Я подумал недолго и говорю:

– Вот что мы сейчас сделаем…

Забор у того персонажа был как раз нужной величины. Ну и пошёл я по этому забору, нарочито, не торопясь, издалека видно. Собака выскочила злющая-презлющая, лает, прыгает, зубами совсем рядом щёлкает, а достать никак не может. Ещё посередине пути присел, помылся, вдаль глядя. Хозяин местный чуть на свежую грядку не сел от такой наглости, и сам, не хуже своего пса, на меня бросился. Особо дожидаться его не стал, махнул на прощание хвостом и был таков.

Рыжий в тот же час с другой стороны прокрался и всю сумку с семенами там высыпал, в общем, работу свою сделал. А мыши тем временем ещё и крапиву ему под крыльцом посадили. Очень стрекучую.

ПРО МУЗЫКУ (Из рассказов Коты)

Пошёл я как то раз в гости к Медведику. Он в лесу живёт, шкура у него толстая, местных комаров не боится. Мне так иногда, особенно по весне, знатно от них достаётся. Летом мы очень заняты, трудно встретиться, а по осени, когда комар не так жесток, я часто к нему под вечер забегаю, ром попиваем, всякую болтатю разговариваем.

И вот как-то речь о музыке зашла. Не то что б Медведик в этом совсем не смыслил, но вдруг начал утверждать, что в исполнении самое важное – это громкость, этакое пафосное напряжение. Я с ним, понятно, не согласился.

– Видишь ли, – говорю, – звуковой форсаж, понятно, иногда нужен, но всё-таки, главное – некая проникновенность, можно сказать, чувственная выразительность.

Косолапый стал возражать, что и при всём вышеизложенном децибел добавить весьма не помешает.

– Ну как ты, бурая твоя башка, тонкие нюансы передашь, коли в ушах зашкаливает?

– А просто надо их как раз контрастней делать, выразительнее…

В общем, пошли мы мнением селян поинтересоваться. Устроились в заросшем овраге, рядом с околицей.

– Ну, начинай, – молвит Медведик с некоторым ехидством, ещё бы – зритель не собрался, кто оценивать будет?

Ладно, думаю, ничего – звук под ночь далеко разносится, справлюсь. И запел песню ласковую и грустную, осеннюю такую. Про то, как листья падают, а ветер воспоминания тревожит, что звёзды ярче по осени и всё зовут куда-то мечтой неявленной, что ночи всё длинней, а подруга в город уехала, и потому на душе так не складно.

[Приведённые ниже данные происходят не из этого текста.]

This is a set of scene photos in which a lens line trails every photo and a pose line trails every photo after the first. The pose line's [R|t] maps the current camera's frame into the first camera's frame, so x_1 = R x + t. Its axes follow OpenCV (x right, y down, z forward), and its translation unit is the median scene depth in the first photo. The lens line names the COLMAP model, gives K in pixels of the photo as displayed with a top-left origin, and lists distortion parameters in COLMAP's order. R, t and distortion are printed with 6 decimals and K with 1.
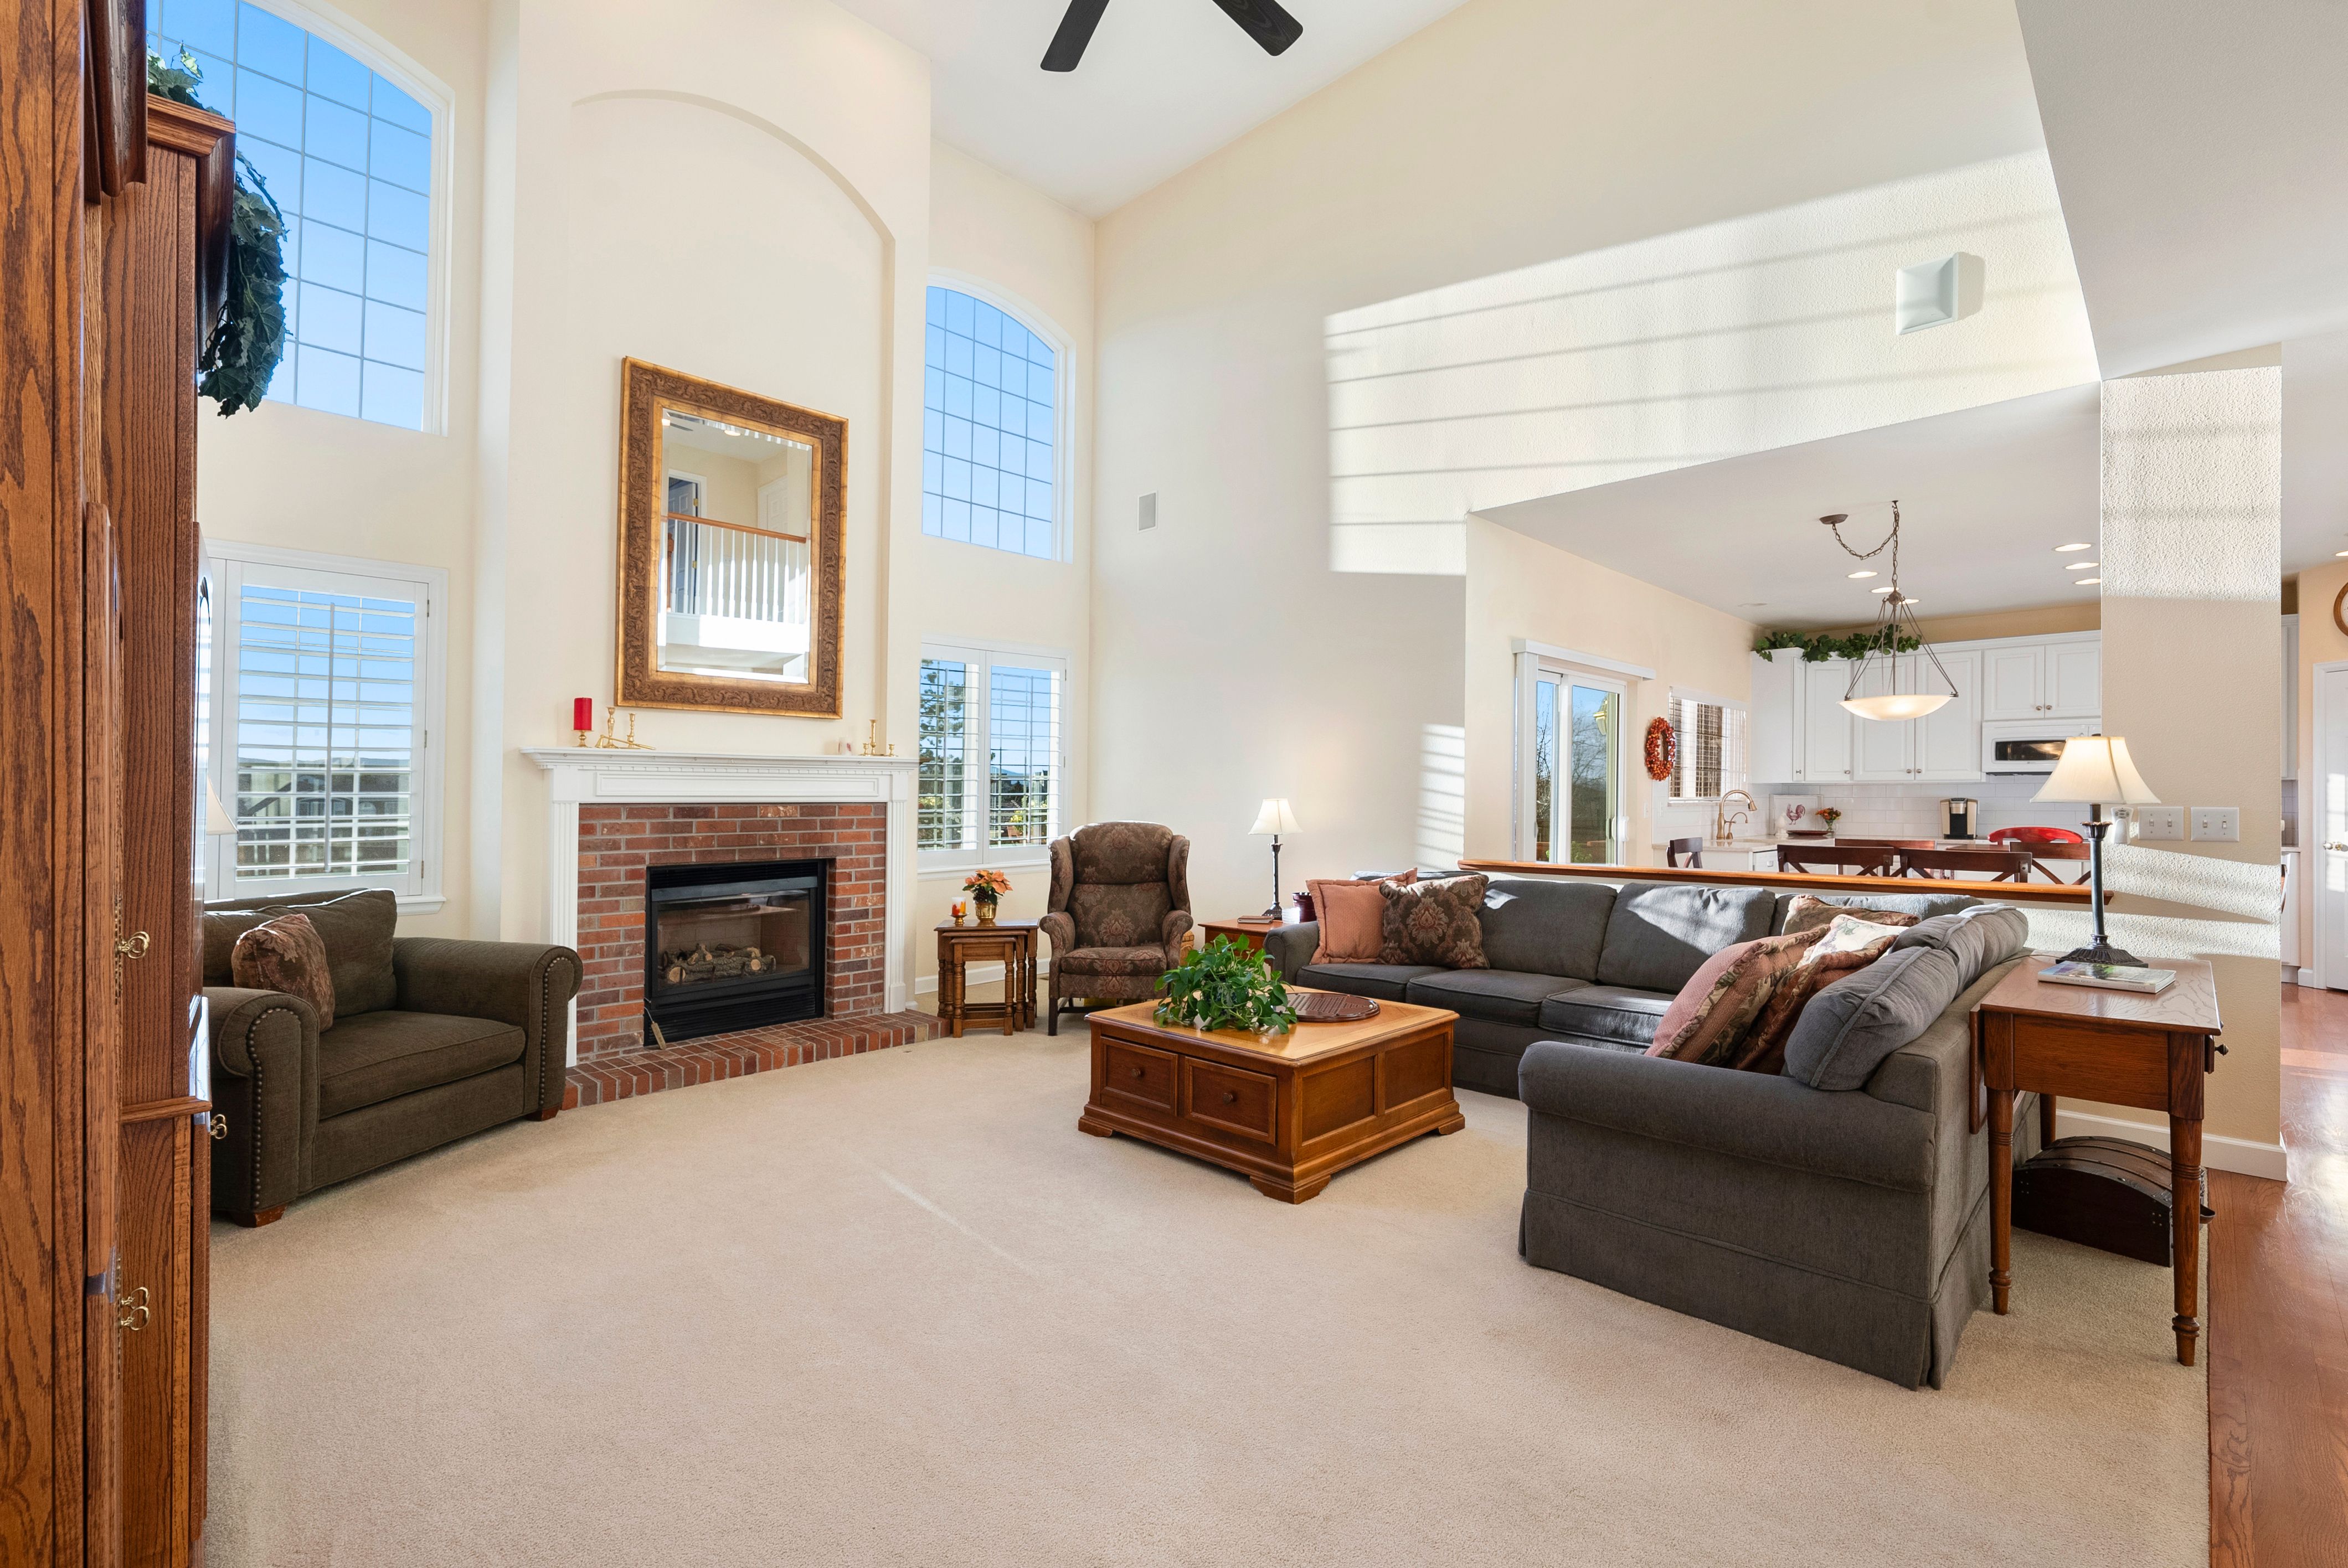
lens RADIAL K [[1066.5, 0, 1172.9], [0, 1066.5, 794.5], [0, 0, 1]] dist [-0.004373, -0.000967]
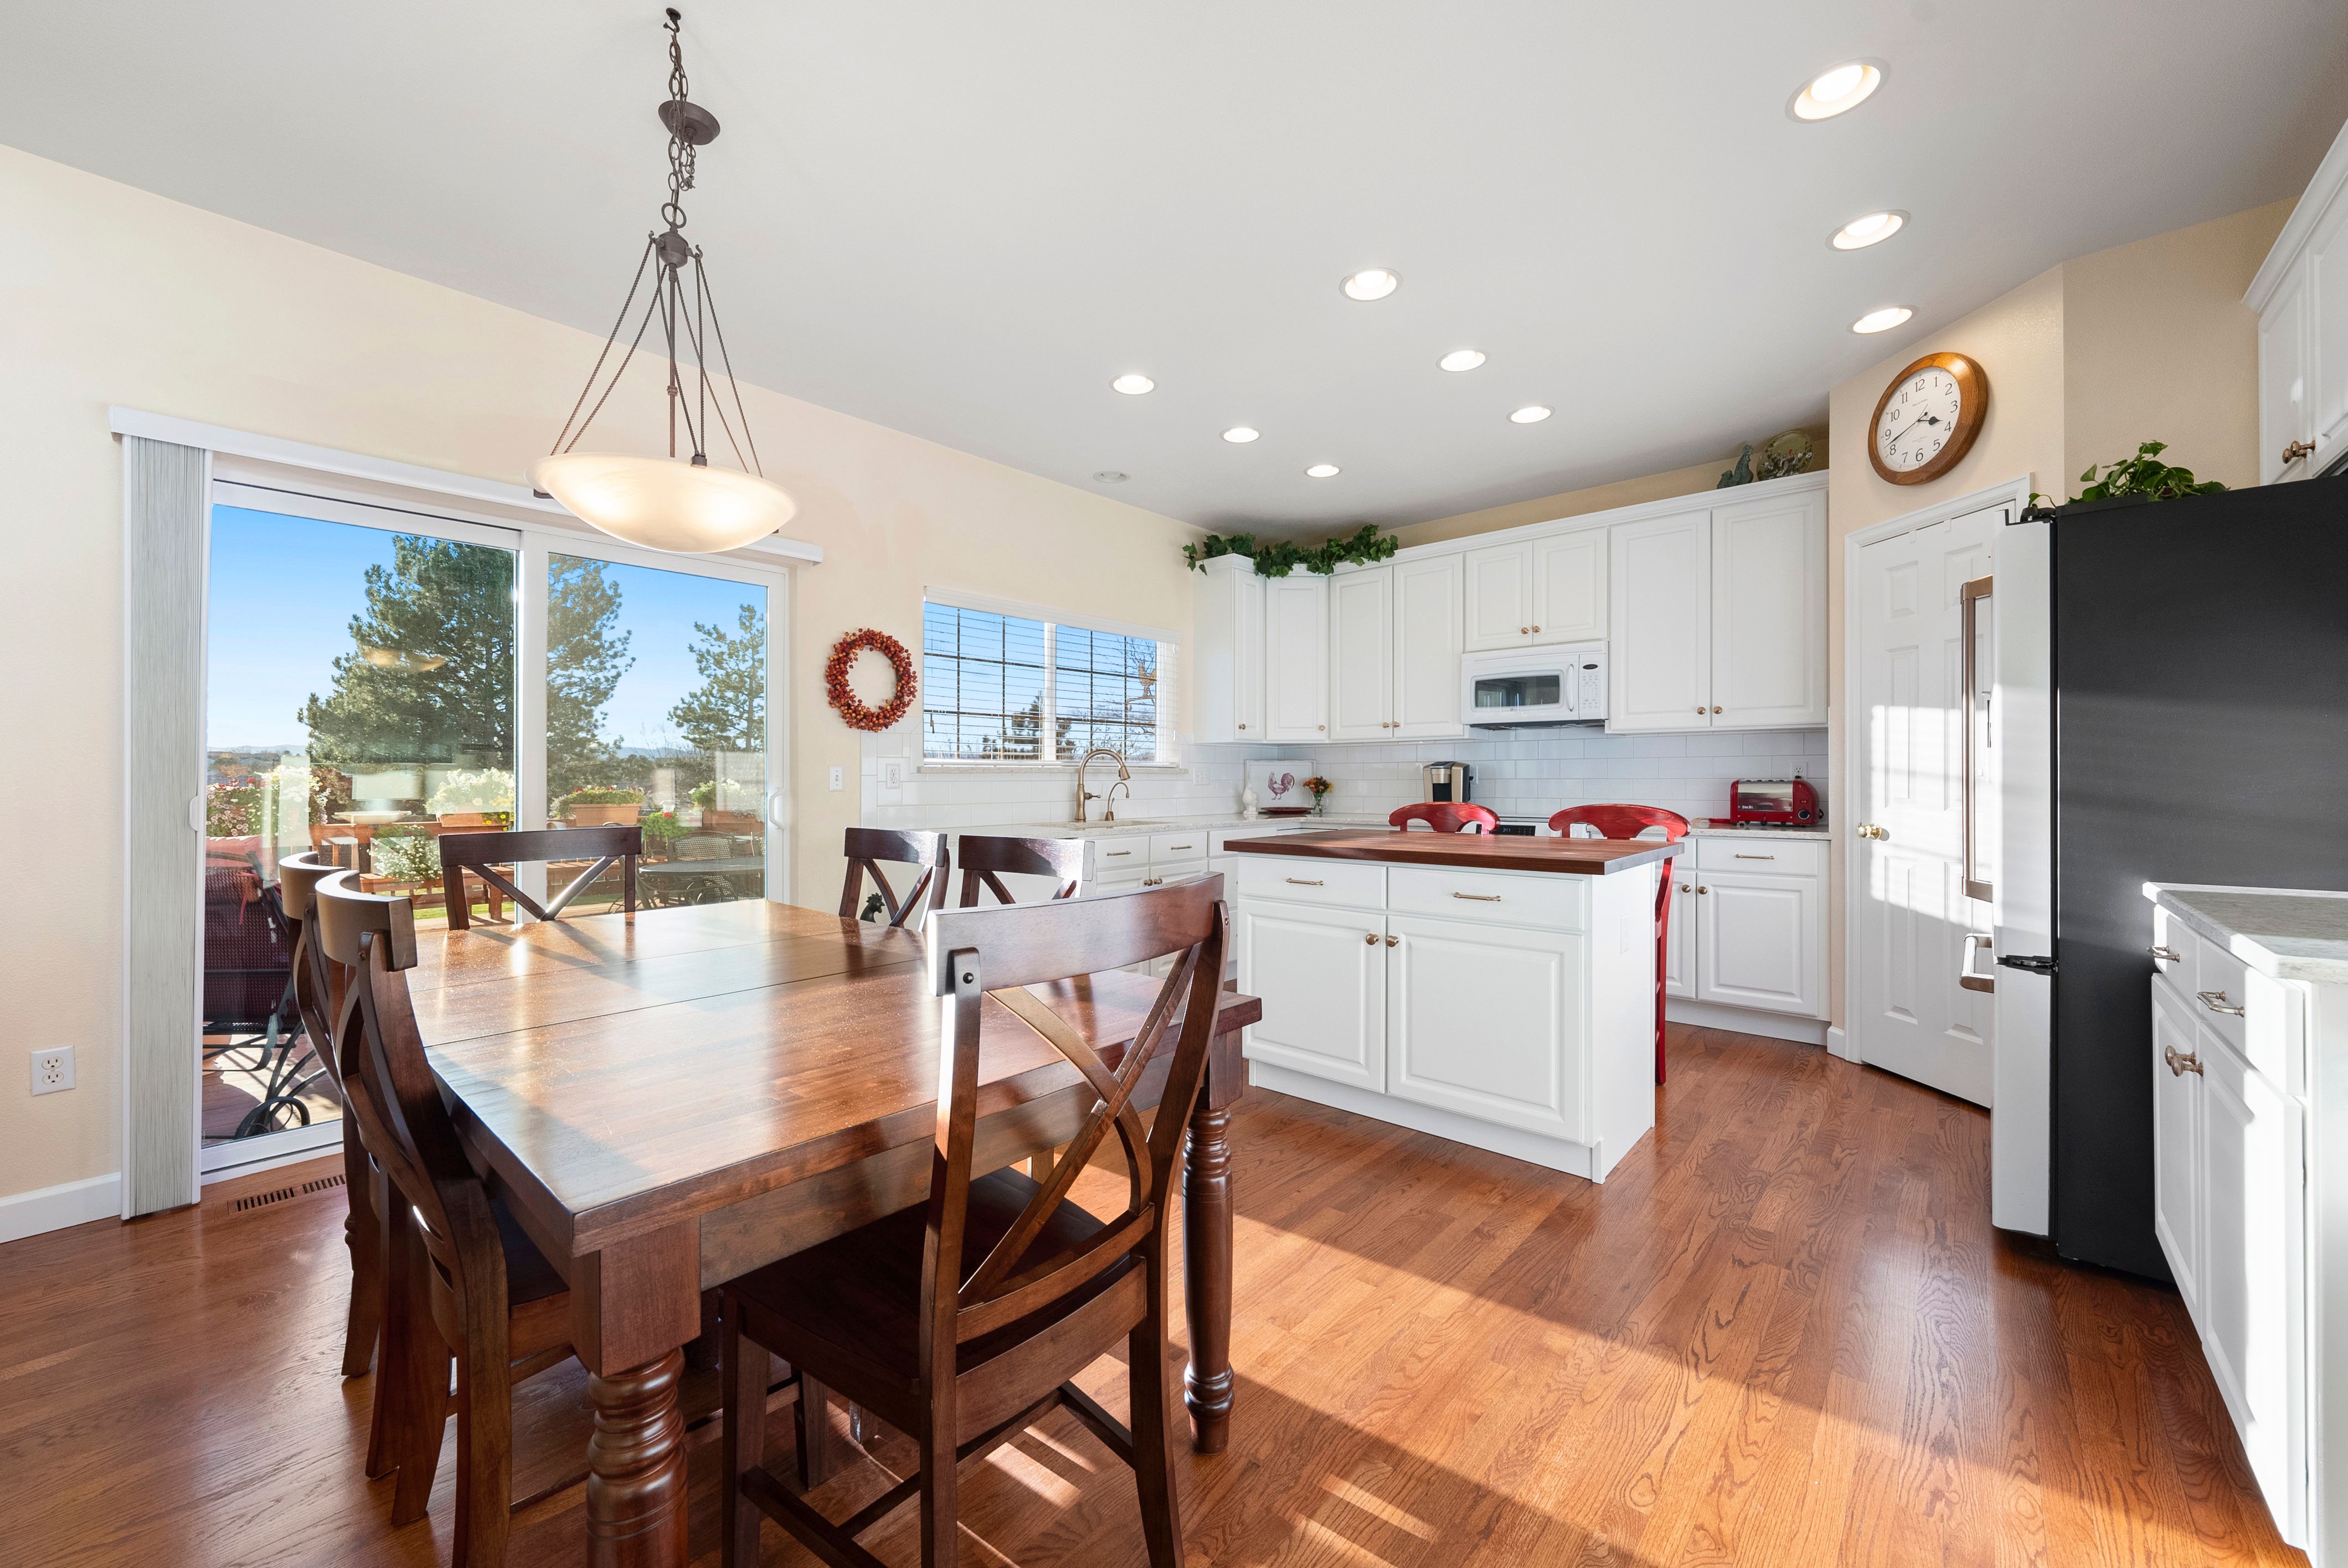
lens RADIAL K [[941.4, 0, 1178.2], [0, 941.4, 788.0], [0, 0, 1]] dist [0.019269, 0.000561]
pose [[0.999831, -0.000512, 0.018390, 0.505368], [0.000385, 0.999976, 0.006894, 0.015396], [-0.018393, -0.006886, 0.999807, 0.336556]]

Народ как-то заинтересовался, стал ближе к оврагу сдвигаться, между собой переговариваются:

– Знатно котька голосит, печально так…

Я совсем тихим вибрато закончил.

– Теперь ты давай, – шепнул своему приятелю, а сам думаю: «Экий хитрец, публику-то я ему уже собрал, будет перед кем блеснуть».

Вот Бурый артистическую паузу выдержал и рванул с места в карьер, реально очень выразительно.

Только слушатель, видать, как-то неправильно понял, попятился, а потом и вовсе разбегаться начал. «Караул» при этом кричат, ну типа того, что не нужно им такое пение, лучше дома посидим, орешки погрызём, телевизор посмотрим.

Медведик с тех пор не слишком уговаривается что-нибудь исполнить, разве что после не хилой рома. Мол, не слишком у меня складно выходит, я себе, говорит, на ухо наступил.


ТАЛЛИН

Это было чудесное время. Конец августа, ясный и светлый, прозрачный и чуть-чуть задумчивый. Создавалось впечатление, что окружающие пейзажи существовали абсолютно вне времени, будто уже нанесённые на живописные полотна или запечатлённые на фотографии. Таллин. Один из драгоценных камней Балтики, по-своему самобытный и неповторимый. Не просто точка на карте, место с которого у многих начиналась Большая Дорога, а у других заканчивалась. Но не совсем, конечно. Просто приходила пора вернуться в свои города, временно распрощаться с разноплемёнными обитателями дорог и центральных площадей.